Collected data
----

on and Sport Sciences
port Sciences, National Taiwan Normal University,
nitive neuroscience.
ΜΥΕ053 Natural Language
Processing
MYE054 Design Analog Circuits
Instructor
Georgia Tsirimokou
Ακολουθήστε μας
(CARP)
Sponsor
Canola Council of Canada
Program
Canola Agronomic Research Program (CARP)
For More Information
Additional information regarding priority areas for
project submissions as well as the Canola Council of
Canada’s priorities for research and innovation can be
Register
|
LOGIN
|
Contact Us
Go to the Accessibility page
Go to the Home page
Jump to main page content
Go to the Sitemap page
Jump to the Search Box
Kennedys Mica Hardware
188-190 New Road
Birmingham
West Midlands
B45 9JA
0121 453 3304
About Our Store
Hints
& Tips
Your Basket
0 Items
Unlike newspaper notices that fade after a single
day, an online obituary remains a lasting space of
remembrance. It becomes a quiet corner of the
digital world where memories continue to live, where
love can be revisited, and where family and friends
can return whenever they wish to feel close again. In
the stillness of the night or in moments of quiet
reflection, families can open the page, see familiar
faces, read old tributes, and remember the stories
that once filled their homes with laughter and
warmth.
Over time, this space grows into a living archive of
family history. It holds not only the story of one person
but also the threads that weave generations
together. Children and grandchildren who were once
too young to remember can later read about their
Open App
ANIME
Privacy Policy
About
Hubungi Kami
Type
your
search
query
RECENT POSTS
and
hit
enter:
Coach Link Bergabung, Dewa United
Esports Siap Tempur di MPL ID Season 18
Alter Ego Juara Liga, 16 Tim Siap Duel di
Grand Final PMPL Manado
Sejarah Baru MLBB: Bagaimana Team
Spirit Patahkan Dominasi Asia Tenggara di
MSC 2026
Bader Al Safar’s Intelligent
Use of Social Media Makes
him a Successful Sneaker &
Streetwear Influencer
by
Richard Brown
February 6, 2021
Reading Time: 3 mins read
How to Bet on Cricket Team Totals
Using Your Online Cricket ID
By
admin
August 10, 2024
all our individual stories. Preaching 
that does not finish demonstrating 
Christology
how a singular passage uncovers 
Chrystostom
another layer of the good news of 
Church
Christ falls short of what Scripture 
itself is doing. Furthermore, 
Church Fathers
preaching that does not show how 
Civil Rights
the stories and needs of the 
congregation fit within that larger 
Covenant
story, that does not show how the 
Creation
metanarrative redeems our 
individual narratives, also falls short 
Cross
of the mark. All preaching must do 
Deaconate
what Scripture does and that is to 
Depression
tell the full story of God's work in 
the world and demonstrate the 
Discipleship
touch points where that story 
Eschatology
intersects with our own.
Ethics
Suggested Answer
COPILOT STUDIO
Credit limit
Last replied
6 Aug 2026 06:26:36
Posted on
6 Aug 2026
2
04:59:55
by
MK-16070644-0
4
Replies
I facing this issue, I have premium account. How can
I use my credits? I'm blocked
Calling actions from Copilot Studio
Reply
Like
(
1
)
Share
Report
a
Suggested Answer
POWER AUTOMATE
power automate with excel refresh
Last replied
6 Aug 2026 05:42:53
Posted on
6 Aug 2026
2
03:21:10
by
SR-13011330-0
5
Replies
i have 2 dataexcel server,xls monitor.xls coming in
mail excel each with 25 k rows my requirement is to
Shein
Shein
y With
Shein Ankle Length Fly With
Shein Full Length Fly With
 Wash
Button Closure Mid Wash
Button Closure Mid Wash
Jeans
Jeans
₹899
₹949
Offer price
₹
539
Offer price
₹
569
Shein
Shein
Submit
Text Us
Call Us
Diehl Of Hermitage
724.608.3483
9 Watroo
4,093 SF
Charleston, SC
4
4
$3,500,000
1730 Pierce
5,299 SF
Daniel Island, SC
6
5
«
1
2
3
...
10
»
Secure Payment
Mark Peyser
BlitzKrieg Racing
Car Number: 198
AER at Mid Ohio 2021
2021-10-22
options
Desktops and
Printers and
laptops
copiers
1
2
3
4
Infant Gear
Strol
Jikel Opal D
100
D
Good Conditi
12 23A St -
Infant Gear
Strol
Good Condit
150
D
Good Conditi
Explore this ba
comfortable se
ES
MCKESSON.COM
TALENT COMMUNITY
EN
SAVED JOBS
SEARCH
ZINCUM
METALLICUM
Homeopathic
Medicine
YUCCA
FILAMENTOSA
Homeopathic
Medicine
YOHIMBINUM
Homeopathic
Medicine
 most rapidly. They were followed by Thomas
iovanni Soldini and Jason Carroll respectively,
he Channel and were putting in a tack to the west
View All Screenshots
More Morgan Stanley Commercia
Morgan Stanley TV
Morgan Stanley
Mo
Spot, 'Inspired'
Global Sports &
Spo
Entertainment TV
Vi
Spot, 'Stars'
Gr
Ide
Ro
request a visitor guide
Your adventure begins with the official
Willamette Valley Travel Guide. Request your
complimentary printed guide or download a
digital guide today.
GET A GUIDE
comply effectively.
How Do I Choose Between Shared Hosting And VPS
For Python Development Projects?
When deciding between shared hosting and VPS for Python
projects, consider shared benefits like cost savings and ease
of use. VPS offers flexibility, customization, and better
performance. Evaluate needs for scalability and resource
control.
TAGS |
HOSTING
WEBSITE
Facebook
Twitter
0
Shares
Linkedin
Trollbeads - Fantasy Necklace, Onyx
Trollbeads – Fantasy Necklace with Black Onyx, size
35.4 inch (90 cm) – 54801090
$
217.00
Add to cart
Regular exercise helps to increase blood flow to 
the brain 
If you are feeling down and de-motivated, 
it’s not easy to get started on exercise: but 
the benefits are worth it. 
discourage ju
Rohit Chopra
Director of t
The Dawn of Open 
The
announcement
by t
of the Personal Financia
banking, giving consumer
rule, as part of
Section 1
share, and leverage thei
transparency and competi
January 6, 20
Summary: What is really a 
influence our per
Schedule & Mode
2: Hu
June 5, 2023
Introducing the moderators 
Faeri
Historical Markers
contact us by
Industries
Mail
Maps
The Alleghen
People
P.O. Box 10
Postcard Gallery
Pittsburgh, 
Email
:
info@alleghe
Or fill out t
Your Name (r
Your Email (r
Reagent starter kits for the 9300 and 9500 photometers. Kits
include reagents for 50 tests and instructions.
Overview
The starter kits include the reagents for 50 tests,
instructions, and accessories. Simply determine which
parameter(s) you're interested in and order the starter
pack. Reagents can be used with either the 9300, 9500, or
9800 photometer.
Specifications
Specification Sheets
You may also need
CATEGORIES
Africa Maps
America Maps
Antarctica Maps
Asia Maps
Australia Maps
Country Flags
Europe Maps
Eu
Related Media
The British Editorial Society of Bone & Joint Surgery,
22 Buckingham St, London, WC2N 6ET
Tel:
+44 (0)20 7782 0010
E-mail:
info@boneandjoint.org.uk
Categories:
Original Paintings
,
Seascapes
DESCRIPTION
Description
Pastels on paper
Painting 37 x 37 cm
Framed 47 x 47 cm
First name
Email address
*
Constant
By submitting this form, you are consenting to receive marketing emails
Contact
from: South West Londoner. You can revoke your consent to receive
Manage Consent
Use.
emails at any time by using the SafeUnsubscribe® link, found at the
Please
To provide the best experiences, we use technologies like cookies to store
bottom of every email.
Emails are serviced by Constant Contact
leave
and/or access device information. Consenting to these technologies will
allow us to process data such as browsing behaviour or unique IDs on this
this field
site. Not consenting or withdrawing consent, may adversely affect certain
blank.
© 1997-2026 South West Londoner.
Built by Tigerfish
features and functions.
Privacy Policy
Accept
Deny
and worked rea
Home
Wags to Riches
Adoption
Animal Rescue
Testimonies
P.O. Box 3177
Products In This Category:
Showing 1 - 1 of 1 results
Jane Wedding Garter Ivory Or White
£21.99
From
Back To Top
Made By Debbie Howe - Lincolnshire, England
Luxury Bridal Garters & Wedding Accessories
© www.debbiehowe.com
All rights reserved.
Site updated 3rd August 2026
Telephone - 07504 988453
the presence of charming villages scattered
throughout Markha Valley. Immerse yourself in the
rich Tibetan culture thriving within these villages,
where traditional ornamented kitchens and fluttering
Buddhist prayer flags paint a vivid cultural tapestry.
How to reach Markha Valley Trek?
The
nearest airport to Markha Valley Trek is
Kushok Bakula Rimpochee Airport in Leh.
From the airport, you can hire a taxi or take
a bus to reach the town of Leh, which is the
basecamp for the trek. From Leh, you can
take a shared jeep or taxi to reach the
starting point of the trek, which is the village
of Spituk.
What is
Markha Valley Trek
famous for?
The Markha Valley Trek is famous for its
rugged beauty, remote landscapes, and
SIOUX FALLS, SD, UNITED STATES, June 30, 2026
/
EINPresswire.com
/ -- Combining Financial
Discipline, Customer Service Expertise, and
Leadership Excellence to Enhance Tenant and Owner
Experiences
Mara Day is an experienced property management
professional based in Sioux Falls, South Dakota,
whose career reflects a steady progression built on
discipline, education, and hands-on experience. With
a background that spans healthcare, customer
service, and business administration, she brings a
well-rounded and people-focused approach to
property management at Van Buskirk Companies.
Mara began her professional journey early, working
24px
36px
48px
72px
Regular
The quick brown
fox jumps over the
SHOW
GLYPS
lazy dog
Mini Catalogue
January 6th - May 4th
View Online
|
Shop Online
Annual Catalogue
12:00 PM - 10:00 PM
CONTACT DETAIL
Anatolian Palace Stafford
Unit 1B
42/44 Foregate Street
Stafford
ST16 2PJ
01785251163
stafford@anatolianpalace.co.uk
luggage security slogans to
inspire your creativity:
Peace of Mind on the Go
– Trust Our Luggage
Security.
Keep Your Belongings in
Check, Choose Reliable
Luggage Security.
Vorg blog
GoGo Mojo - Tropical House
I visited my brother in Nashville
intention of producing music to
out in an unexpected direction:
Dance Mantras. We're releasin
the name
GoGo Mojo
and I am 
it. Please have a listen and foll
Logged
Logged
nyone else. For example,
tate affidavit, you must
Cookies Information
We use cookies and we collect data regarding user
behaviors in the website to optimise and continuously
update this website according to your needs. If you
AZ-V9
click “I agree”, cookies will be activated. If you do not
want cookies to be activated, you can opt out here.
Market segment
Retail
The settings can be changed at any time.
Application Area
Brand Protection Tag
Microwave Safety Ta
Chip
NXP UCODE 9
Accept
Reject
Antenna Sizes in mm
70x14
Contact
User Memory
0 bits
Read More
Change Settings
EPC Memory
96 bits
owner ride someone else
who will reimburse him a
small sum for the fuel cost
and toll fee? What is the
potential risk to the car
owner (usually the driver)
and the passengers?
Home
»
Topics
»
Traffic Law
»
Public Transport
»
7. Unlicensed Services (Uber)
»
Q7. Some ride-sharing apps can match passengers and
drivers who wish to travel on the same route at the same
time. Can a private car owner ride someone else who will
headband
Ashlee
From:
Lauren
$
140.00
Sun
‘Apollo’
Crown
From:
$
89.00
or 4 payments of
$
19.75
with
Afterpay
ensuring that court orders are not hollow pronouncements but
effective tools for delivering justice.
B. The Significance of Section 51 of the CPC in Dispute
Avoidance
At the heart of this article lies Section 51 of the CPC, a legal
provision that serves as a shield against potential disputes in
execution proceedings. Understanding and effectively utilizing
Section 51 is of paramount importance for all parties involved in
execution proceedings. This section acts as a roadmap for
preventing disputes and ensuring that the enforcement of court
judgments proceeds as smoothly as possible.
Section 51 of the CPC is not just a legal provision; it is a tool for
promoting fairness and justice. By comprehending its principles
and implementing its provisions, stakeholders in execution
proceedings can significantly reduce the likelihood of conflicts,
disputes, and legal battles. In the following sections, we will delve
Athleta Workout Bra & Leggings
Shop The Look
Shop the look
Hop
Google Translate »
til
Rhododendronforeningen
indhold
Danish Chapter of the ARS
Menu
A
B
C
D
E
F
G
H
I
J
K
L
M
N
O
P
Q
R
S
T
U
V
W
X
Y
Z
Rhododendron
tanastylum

----

◆ **What the task requires**:
Please return only the lines above, starting at the line that has "Jump to the Search Box" and ending at the line that has "remembrance. It becomes a quiet corner of the", keeping both and leaving each one unchanged.

◆ **Output below**:
Jump to the Search Box
Kennedys Mica Hardware
188-190 New Road
Birmingham
West Midlands
B45 9JA
0121 453 3304
About Our Store
Hints
& Tips
Your Basket
0 Items
Unlike newspaper notices that fade after a single
day, an online obituary remains a lasting space of
remembrance. It becomes a quiet corner of the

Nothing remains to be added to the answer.